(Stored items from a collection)
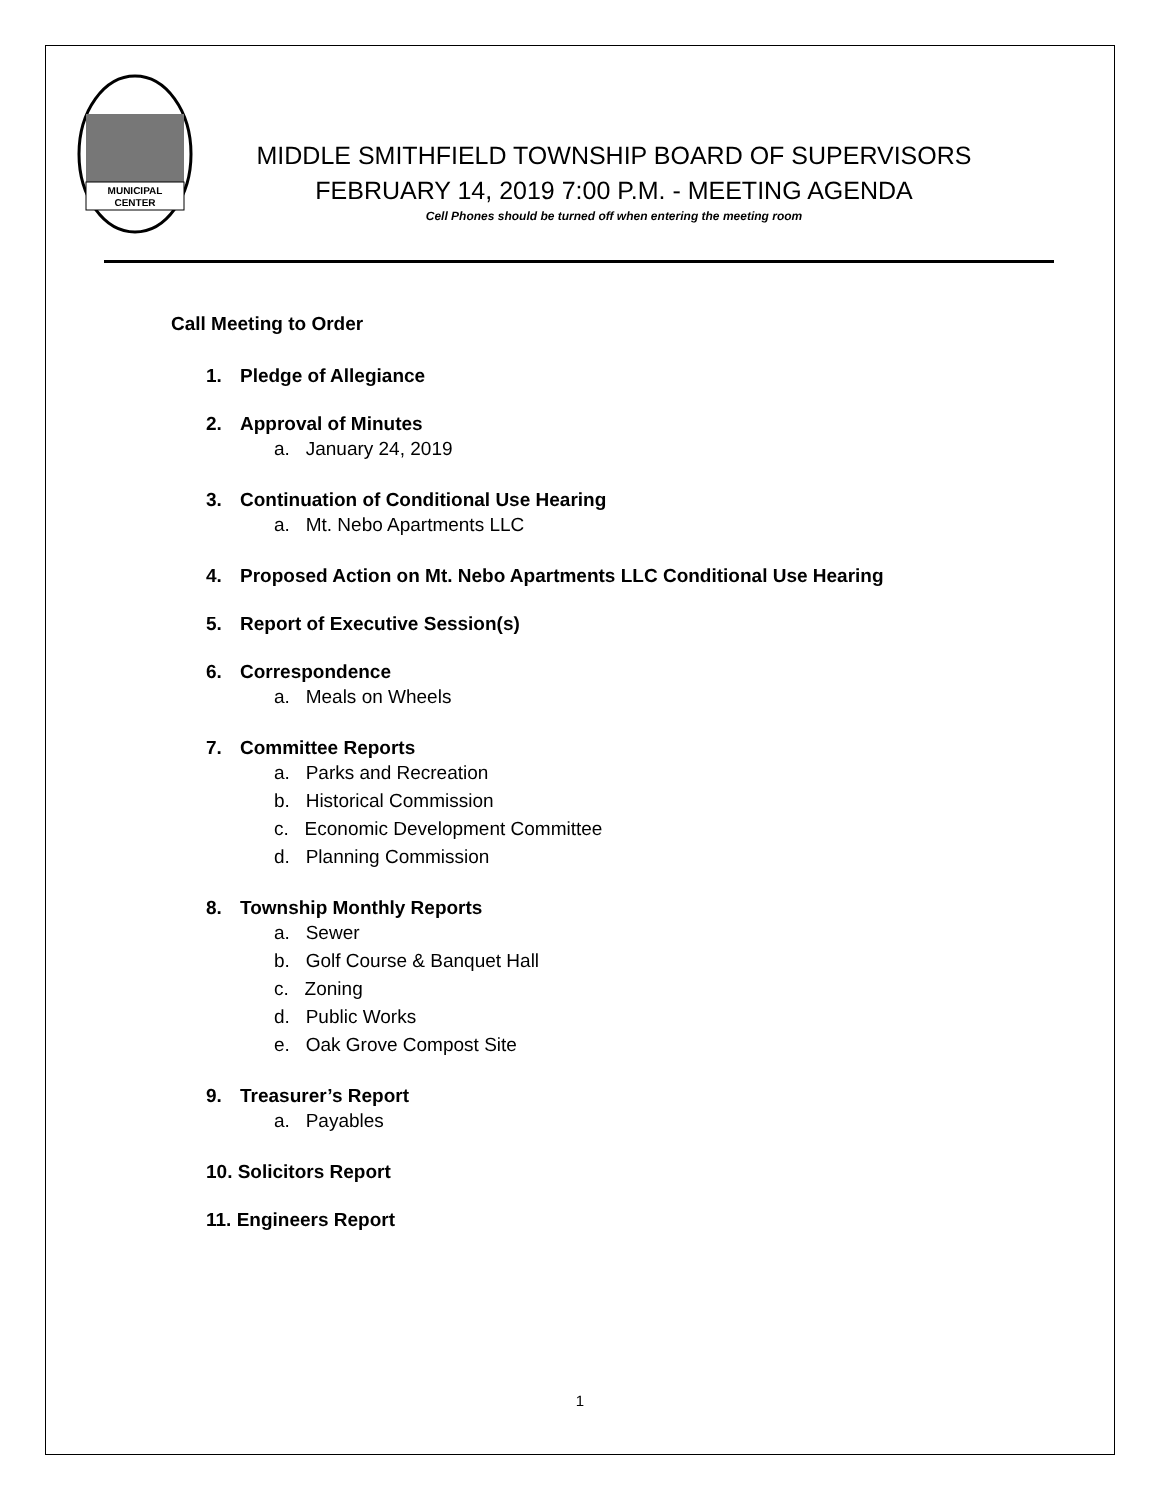MUNICIPAL
CENTER
MIDDLE SMITHFIELD TOWNSHIP BOARD OF SUPERVISORS
FEBRUARY 14, 2019 7:00 P.M. - MEETING AGENDA
Cell Phones should be turned off when entering the meeting room
Call Meeting to Order
1. Pledge of Allegiance
2. Approval of Minutes
a. January 24, 2019
3. Continuation of Conditional Use Hearing
a. Mt. Nebo Apartments LLC
4. Proposed Action on Mt. Nebo Apartments LLC Conditional Use Hearing
5. Report of Executive Session(s)
6. Correspondence
a. Meals on Wheels
7. Committee Reports
a. Parks and Recreation
b. Historical Commission
c. Economic Development Committee
d. Planning Commission
8. Township Monthly Reports
a. Sewer
b. Golf Course & Banquet Hall
c. Zoning
d. Public Works
e. Oak Grove Compost Site
9. Treasurer’s Report
a. Payables
10. Solicitors Report
11. Engineers Report
1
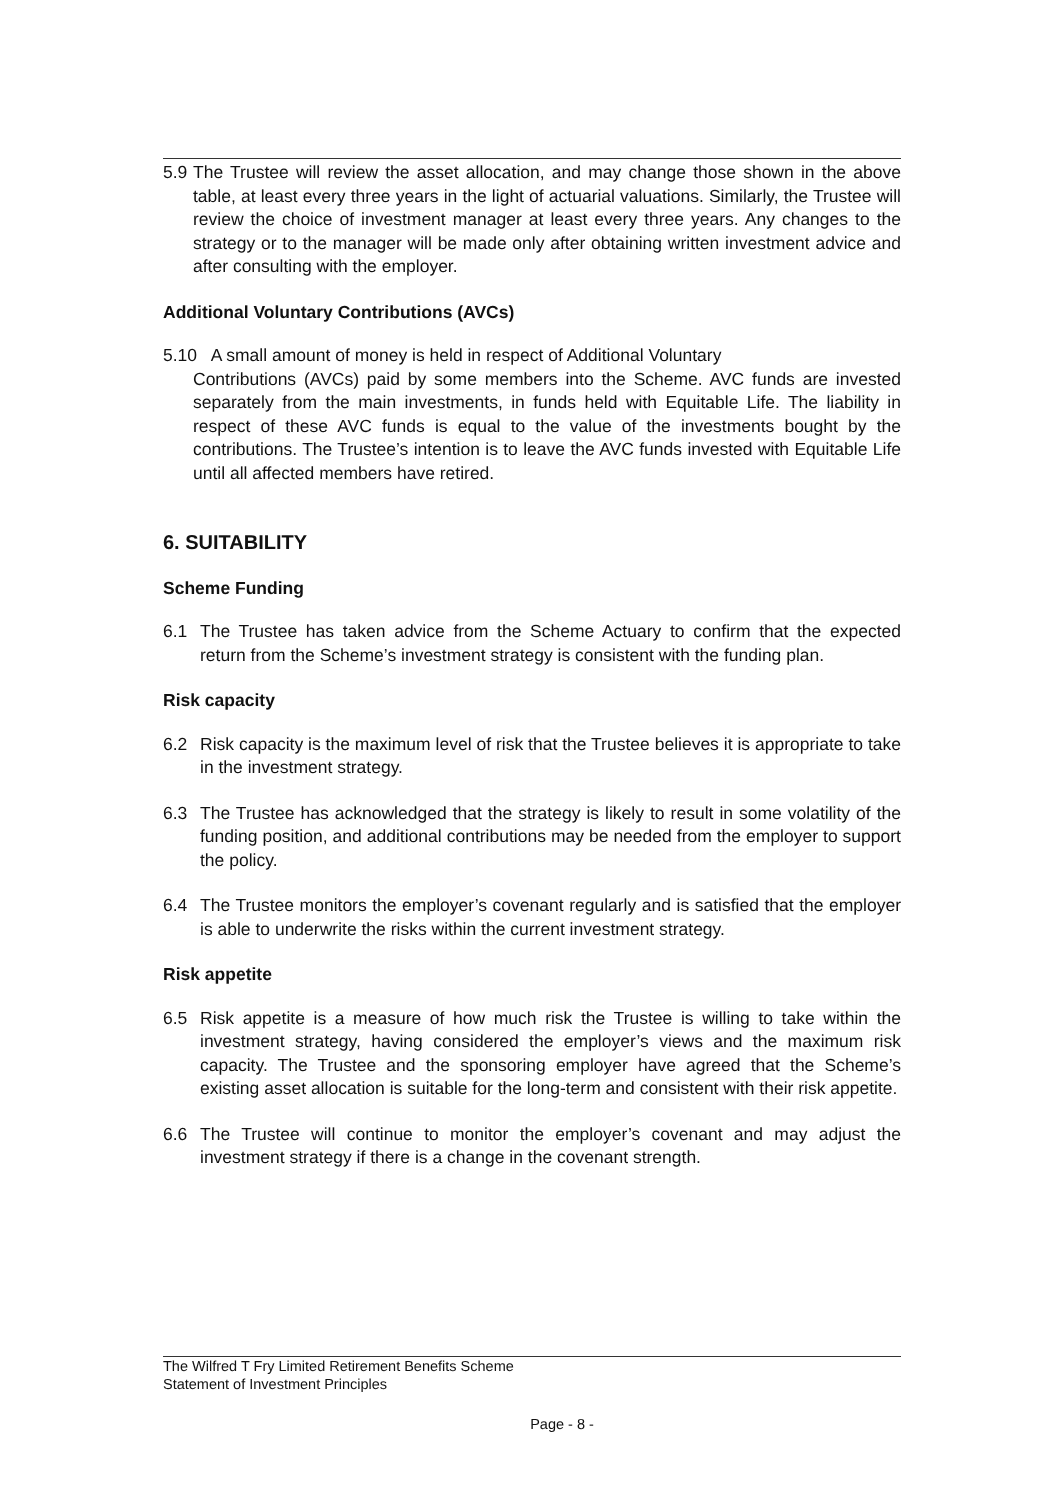5.9
The Trustee will review the asset allocation, and may change those shown in the above table, at least every three years in the light of actuarial valuations. Similarly, the Trustee will review the choice of investment manager at least every three years. Any changes to the strategy or to the manager will be made only after obtaining written investment advice and after consulting with the employer.
Additional Voluntary Contributions (AVCs)
5.10 A small amount of money is held in respect of Additional Voluntary
Contributions (AVCs) paid by some members into the Scheme. AVC funds are invested separately from the main investments, in funds held with Equitable Life. The liability in respect of these AVC funds is equal to the value of the investments bought by the contributions. The Trustee’s intention is to leave the AVC funds invested with Equitable Life until all affected members have retired.
6. SUITABILITY
Scheme Funding
6.1 The Trustee has taken advice from the Scheme Actuary to confirm that the expected return from the Scheme’s investment strategy is consistent with the funding plan.
Risk capacity
6.2 Risk capacity is the maximum level of risk that the Trustee believes it is appropriate to take in the investment strategy.
6.3 The Trustee has acknowledged that the strategy is likely to result in some volatility of the funding position, and additional contributions may be needed from the employer to support the policy.
6.4 The Trustee monitors the employer’s covenant regularly and is satisfied that the employer is able to underwrite the risks within the current investment strategy.
Risk appetite
6.5 Risk appetite is a measure of how much risk the Trustee is willing to take within the investment strategy, having considered the employer’s views and the maximum risk capacity. The Trustee and the sponsoring employer have agreed that the Scheme’s existing asset allocation is suitable for the long-term and consistent with their risk appetite.
6.6 The Trustee will continue to monitor the employer’s covenant and may adjust the investment strategy if there is a change in the covenant strength.
The Wilfred T Fry Limited Retirement Benefits Scheme
Statement of Investment Principles
Page - 8 -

• _Instructions for the task_: After locating the line containing "1. Pledge of Allegiance" in the entries above, return it and every line after it exactly, ending at the line containing "Additional Voluntary Contributions (AVCs)", without pictures.

• _Solution to this task_:
1. Pledge of Allegiance
2. Approval of Minutes
a. January 24, 2019
3. Continuation of Conditional Use Hearing
a. Mt. Nebo Apartments LLC
4. Proposed Action on Mt. Nebo Apartments LLC Conditional Use Hearing
5. Report of Executive Session(s)
6. Correspondence
a. Meals on Wheels
7. Committee Reports
a. Parks and Recreation
b. Historical Commission
c. Economic Development Committee
d. Planning Commission
8. Township Monthly Reports
a. Sewer
b. Golf Course & Banquet Hall
c. Zoning
d. Public Works
e. Oak Grove Compost Site
9. Treasurer’s Report
a. Payables
10. Solicitors Report
11. Engineers Report
1
5.9
The Trustee will review the asset allocation, and may change those shown in the above table, at least every three years in the light of actuarial valuations. Similarly, the Trustee will review the choice of investment manager at least every three years. Any changes to the strategy or to the manager will be made only after obtaining written investment advice and after consulting with the employer.
Additional Voluntary Contributions (AVCs)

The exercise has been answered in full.